■ ASSIGNMENT
The answer must be an exact copy of the lines from the one with "middle dip: (63, 187)" through the final line below, with no pictures and nothing else.

■ SOURCE DATA
* * * * * * *

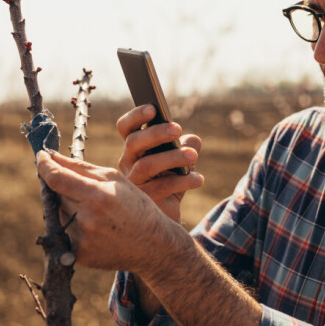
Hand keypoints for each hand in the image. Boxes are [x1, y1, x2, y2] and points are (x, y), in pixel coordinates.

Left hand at [35, 150, 199, 272]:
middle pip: (56, 195)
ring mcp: (80, 239)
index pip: (56, 178)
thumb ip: (81, 167)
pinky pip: (63, 233)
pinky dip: (72, 226)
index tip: (41, 156)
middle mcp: (86, 219)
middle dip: (63, 187)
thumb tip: (52, 157)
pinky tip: (94, 227)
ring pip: (58, 213)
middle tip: (83, 189)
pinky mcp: (78, 255)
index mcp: (97, 196)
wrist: (153, 247)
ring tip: (95, 211)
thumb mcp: (115, 180)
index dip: (44, 165)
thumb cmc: (136, 207)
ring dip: (68, 206)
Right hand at [116, 105, 203, 221]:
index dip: (136, 116)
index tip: (153, 108)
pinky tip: (199, 178)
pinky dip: (183, 181)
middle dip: (155, 133)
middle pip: (133, 143)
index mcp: (133, 149)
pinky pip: (162, 187)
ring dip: (172, 157)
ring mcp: (133, 184)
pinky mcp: (144, 202)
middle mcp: (128, 164)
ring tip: (194, 155)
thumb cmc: (170, 183)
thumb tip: (193, 140)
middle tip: (177, 129)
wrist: (167, 218)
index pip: (126, 128)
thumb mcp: (181, 163)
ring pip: (147, 165)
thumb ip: (187, 148)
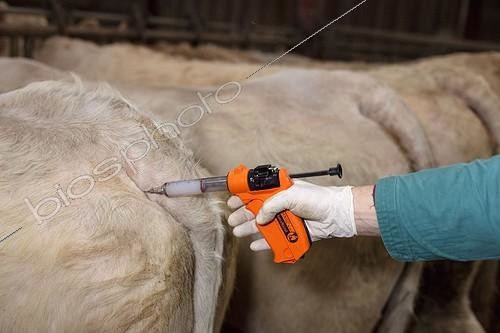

* * * * * * *

■ EXPECTED OUTPUT
middle dip: (63, 187)
thumb tip: (52, 157)
pinky tip: (94, 227)
ring pip: (58, 213)
middle tip: (83, 189)
pinky mcp: (78, 255)
index mcp: (97, 196)
wrist: (153, 247)
ring tip: (95, 211)
thumb mcp: (115, 180)
index dip: (44, 165)
thumb cmc: (136, 207)
ring dip: (68, 206)
Right hand at [116, 105, 203, 221]:
index dip: (136, 116)
index tip: (153, 108)
pinky tip: (199, 178)
pinky dip: (183, 181)
middle dip: (155, 133)
middle pip: (133, 143)
index mcp: (133, 149)
pinky pip: (162, 187)
ring dip: (172, 157)
ring mcp: (133, 184)
pinky mcp: (144, 202)
middle mcp: (128, 164)
ring tip: (194, 155)
thumb cmc: (170, 183)
thumb tip: (193, 140)
middle tip: (177, 129)
wrist: (167, 218)
index pip: (126, 128)
thumb mcp: (181, 163)
ring pip: (147, 165)
thumb ip: (187, 148)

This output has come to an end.